• Email
  • Share:

JFK in context

Like most commemorated events other than wars, the importance of the JFK assasination tends to be overstated. Unless one believes that Kennedy would have pulled the U.S. out of the Vietnam War that he, the quintessential cold warrior, plunged us into and vowed to win, or that he would have found a way to win it before the death count got out of hand, American history would likely have played itself out pretty much the same way it did, assasination or not.

Kennedy’s charisma would not have prevented the floodgate-opening known as the Sixties. In fact, it was insufficient to advance his legislative agenda, which had stalled almost completely in 1963.

Would it have been sufficient, say, to prevent Blacks from rioting in cities across America? Of course not.

The Great Man theory of history should never be discounted entirely. But Kennedy was not a Great Man.

To be sure, he cut a fine figure. This impressed many, especially among the Washington press corps. But it also led to widespread ridicule, albeit fairly light-hearted. Comedian Vaughn Meader’s famous record album, which Kennedy admitted annoyed him, provides a sense of this.

At the time of the assasination, Kennedy’s approval rating was close to 60 percent. Not bad, but hardly unprecedented, even among presidents who are now widely regareded as flops.

Popular as he was, Kennedy’s reelection prospects were not entirely sunny. Republicans had shown strength in key industrial states, having won gubernatorial races in New York, Pennsylvania, Ohio, and Michigan.

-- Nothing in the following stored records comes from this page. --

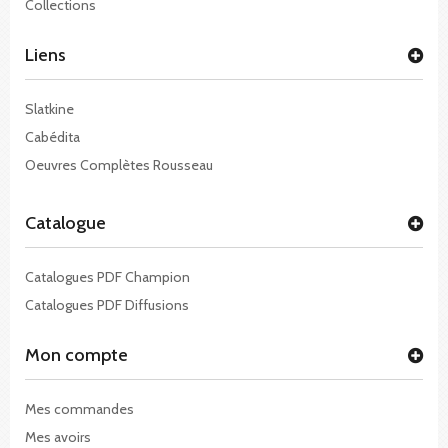
Collections
Liens
Slatkine
Cabédita
Oeuvres Complètes Rousseau
Catalogue
Catalogues PDF Champion
Catalogues PDF Diffusions
Mon compte
Mes commandes
Mes avoirs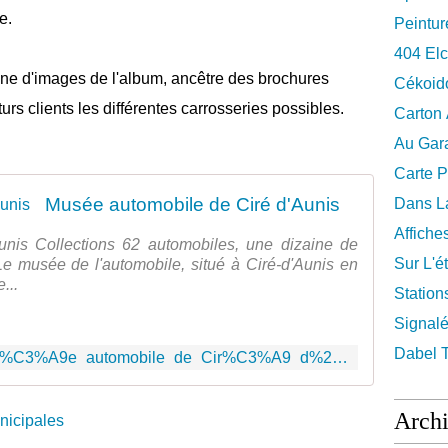
e.
Peintur
404 El
aine d'images de l'album, ancêtre des brochures
Cékoid
turs clients les différentes carrosseries possibles.
Carton
Au Gara
Carte P
Musée automobile de Ciré d'Aunis
Dans La
Affiche
nis Collections 62 automobiles, une dizaine de
Sur L'ét
e musée de l'automobile, situé à Ciré-d'Aunis en
...
Station
Signalé
Dabel 
https://fr.wikipedia.org/wiki/Mus%C3%A9e_automobile_de_Cir%C3%A9_d%27Aunis
Arch
nicipales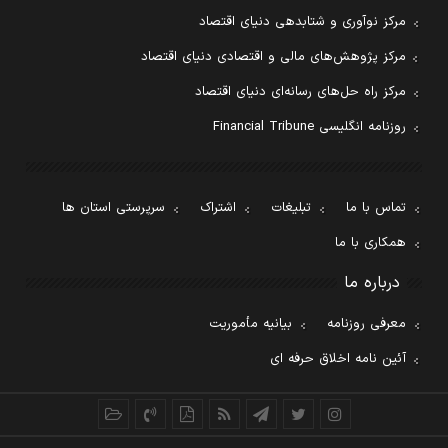
مرکز نوآوری و شتابدهی دنیای اقتصاد
مرکز پژوهش‌های مالی و اقتصادی دنیای اقتصاد
مرکز راه حل‌های رسانه‌ای دنیای اقتصاد
روزنامه انگلیسی Financial Tribune
تماس با ما
تبلیغات
اشتراک
سرپرستی استان ها
همکاری با ما
درباره ما
معرفی روزنامه
بیانیه مأموریت
آئین نامه اخلاق حرفه ای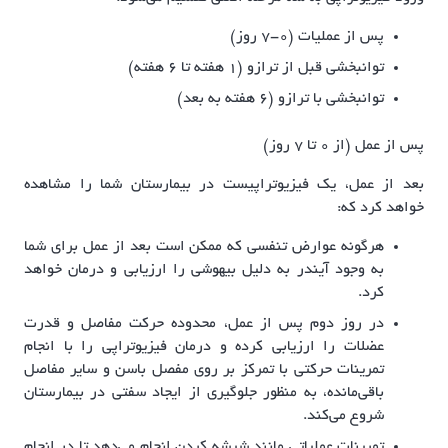
پس از عملیات (0-7 روز)
توانبخشی قبل از ترازو (1 هفته تا 6 هفته)
توانبخشی با ترازو (6 هفته به بعد)
پس از عمل (از ۰ تا ۷ روز)
بعد از عمل، یک فیزیوتراپیست در بیمارستان شما را مشاهده
خواهد کرد که:
هرگونه عوارض تنفسی که ممکن است بعد از عمل برای شما
به وجود آیندر به دلیل بیهوشی را ارزیابی و درمان خواهد
کرد.
در روز دوم پس از عمل، محدوده حرکت مفاصل و قدرت
عضلات را ارزیابی کرده و درمان فیزیوتراپی را با انجام
تمرینات حرکتی با تمرکز بر روی مفصل باسن و سایر مفاصل
باقی‌مانده، به منظور جلوگیری از ایجاد سفتی در بیمارستان
شروع می‌کند.
تمرینات عملیاتی مانند شیشه کردن انجام می‌دهد تا در انجام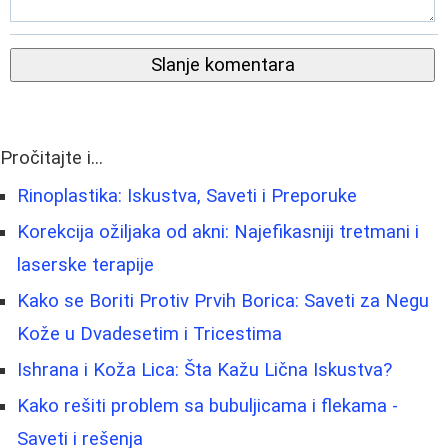
Slanje komentara
Pročitajte i...
Rinoplastika: Iskustva, Saveti i Preporuke
Korekcija ožiljaka od akni: Najefikasniji tretmani i
laserske terapije
Kako se Boriti Protiv Prvih Borica: Saveti za Negu
Kože u Dvadesetim i Tricestima
Ishrana i Koža Lica: Šta Kažu Lična Iskustva?
Kako rešiti problem sa bubuljicama i flekama -
Saveti i rešenja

Three of these governors — Nelson Rockefeller, Bill Scranton, and George Romney — were considered possible presidential challengers of some strength.

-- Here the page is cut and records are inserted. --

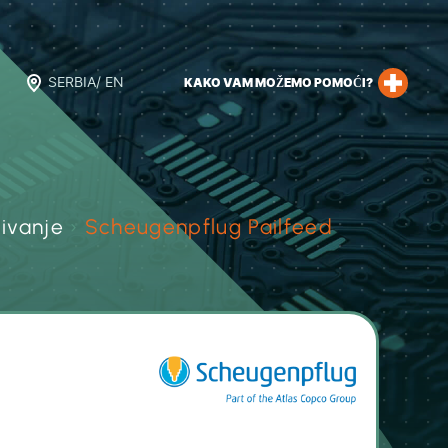
SERBIA/ EN
KAKO VAM MOŽEMO POMOĆI?
jivanje
›
Scheugenpflug Pailfeed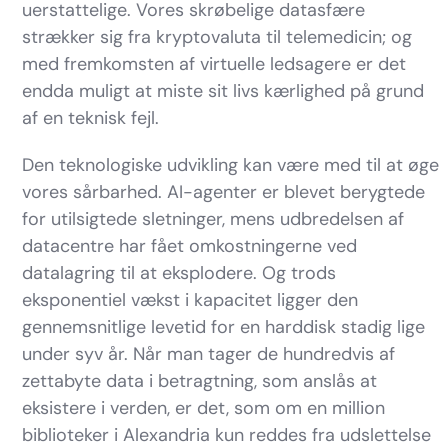
uerstattelige. Vores skrøbelige datasfære
strækker sig fra kryptovaluta til telemedicin; og
med fremkomsten af virtuelle ledsagere er det
endda muligt at miste sit livs kærlighed på grund
af en teknisk fejl.
Den teknologiske udvikling kan være med til at øge
vores sårbarhed. AI-agenter er blevet berygtede
for utilsigtede sletninger, mens udbredelsen af
datacentre har fået omkostningerne ved
datalagring til at eksplodere. Og trods
eksponentiel vækst i kapacitet ligger den
gennemsnitlige levetid for en harddisk stadig lige
under syv år. Når man tager de hundredvis af
zettabyte data i betragtning, som anslås at
eksistere i verden, er det, som om en million
biblioteker i Alexandria kun reddes fra udslettelse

Moreover, Kennedy had become unpopular in the South, presumably in large part due to having proposed landmark civil legislation. Indeed, he was in Texas on November 22, 1963 mainly to shore up support in that vital state.

Kennedy expected a close election in 1964. It is clear, however, that he would have defeated Barry Goldwater, who turned out to be the Republican nominee.

Let’s remember, though, that second presidential terms almost never go as well as first terms.

It is said that the Kennedy assasination ended American innocence. This is true in a sense. But that innocence was already threatened on many fronts. It requires an overly sentimental gaze to believe that Kennedy could have held off those threats for long.